There is an assumption in some parts of the media that the Family Courts are deliberately operating in a secretive manner in order to cover up the sinister conduct of social workers, doctors, and local authorities, and that is why hearings are held in private (ie in “secret”) and judgments are not released or only in heavily redacted form.

The recent transparency agenda promoted by Sir James Munby, President of the Family Division, has done something to address this. Old habits die hard, however, and the idea that there is some sort of conspiracy remains the default position for some journalists. They seem reluctant to believe that missing information has not merely been accidentally omitted but must have been intentionally suppressed.

This week provided a good example.

A case appeared on the BAILII legal website in which the parties were identified only by initials, and the judge’s name appeared to be missing. It is not unusual for parties’ names to be anonymised in this way, to protect the interests of children or other vulnerable parties involved in the case, but it is certainly unusual not to name or identify the judge. This fact was noted by a journalist working for the Press Association and circulated as a news story:

The identities of everyone involved in a family court case have been kept secret – including the identity of the judge.

Detail of the case has emerged in a written ruling published on a legal website.

It was duly picked up by the Telegraph newspaper, in a story bylined “by Agency”, which reported that

Judicial officials have revealed the identity of a judge whose name was missing from a written family court ruling she had made.

The identities of everyone involved in the case had been kept secret in a highly-unusual move.

Parties were listed as “RBC”, “R” & “J-M”, lawyers were not named and there was no indication of the identity of the judge.

With absolute predictability, a quote was obtained from “Liberal Democrat MP John Hemming,” described as “an MP who campaigns for improvements in family justice”, who said:

“I understand the need to protect children in family court cases. But not identifying the judge is taking anonymisation a step too far, I think.”

This is, in fact, on the tame side for Mr Hemming, who can usually be relied upon to complain vociferously about “secret” hearings “behind closed doors” etc etc.
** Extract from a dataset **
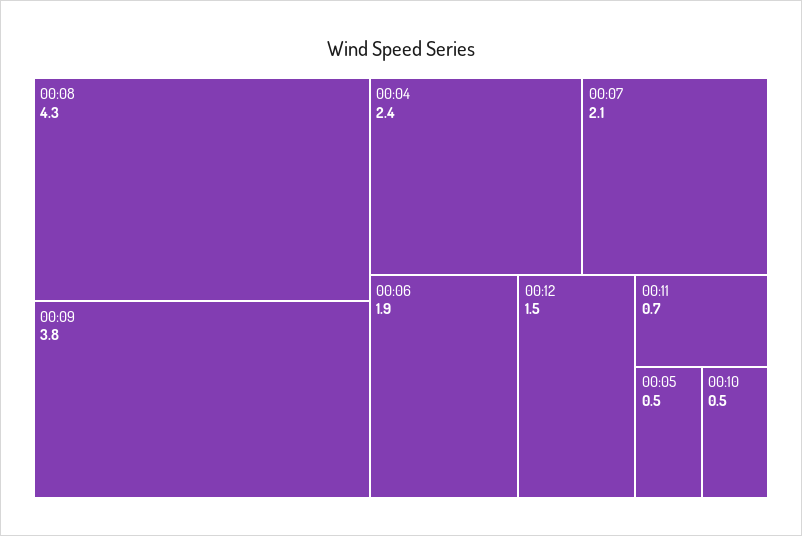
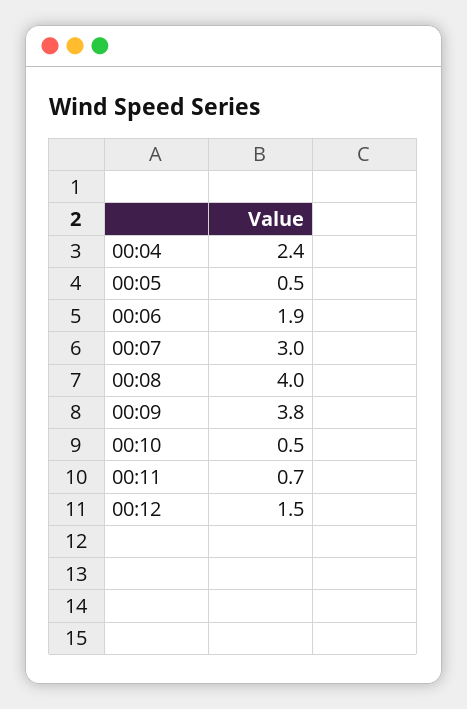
00:08: 4.3 -> 4
00:07: 2.1 -> 3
In fact, he even went so far on this occasion to tell the PA (though this was not quoted in the Telegraph) that

“I presume it’s just an error – and I hope it will be put right.”

In fact there was nothing to put right. A quick check with BAILII confirmed that the name never had been suppressed. It had simply been left off the HTML version of the judgment (the one you see first on the website). It was and always had been on the original transcript in RTF format which the judge had sent and which you can download with a simple click of the mouse and print out. Something neither the Press Association nor the Telegraph thought of bothering to do. Or any of the other reporters of the story, including (rather surprisingly) law firm Marilyn Stowe’s blog.

As the man from BAILII told me:

“So much for investigative journalism.”

Instead, as the Telegraph reported, the matter was referred to the Judicial Office who duly identified the judge as HHJ Eleanor Owens. The HTML version of the case has now been corrected. You can read it here: RBC v R & J-M [2014] EWFC B174 

Comment

It’s important to remember that BAILII (which stands for the British and Irish Legal Information Institute) is a charity supported almost entirely by donations from law firms, barristers’ chambers and academic institutions. Although it receives a small amount of funding from the government (via the Ministry of Justice) this is probably  less than the amount spent on publishing a far smaller number of judgments, sentencing remarks, judges’ speeches and procedural guidance on the MoJ’s own nattily redesigned (and harder to use) Courts and Tribunals Judiciary website.

Moreover, BAILII does not purport to exercise any kind of editorial selection or control over content. It just puts up judgments which have been given in open court or released for publication, in the form sent to them by judges or their clerks. If and when judges revise or approve their judgments for publication, these will be substituted for the original handed down version if and when sent to BAILII for that purpose. As they point out on their Disclaimers  page:

(e) Judgments published on BAILII may not be the authentic version of the judgment.

(i) The HTML version is not the authentic version of the judgment. For many judgments of the English courts the Approved Judgment in .rtf format is also available to be downloaded from BAILII.

If notified of an error in a judgment, providing the notification comes from a reliable source, BAILII will correct or if necessary remove content. On the whole, especially if there’s the slightest doubt about the publication of something, they tend to err on the side of caution. But they’re not an official government agency and, run on a shoestring, they don’t have the resources actively to check everything.

On this occasion, it seems John Hemming MP was right in his assumption that the omission of the judge’s name was a mere slip, and did not justify getting steamed up about, despite the media’s efforts to turn it into a “story”.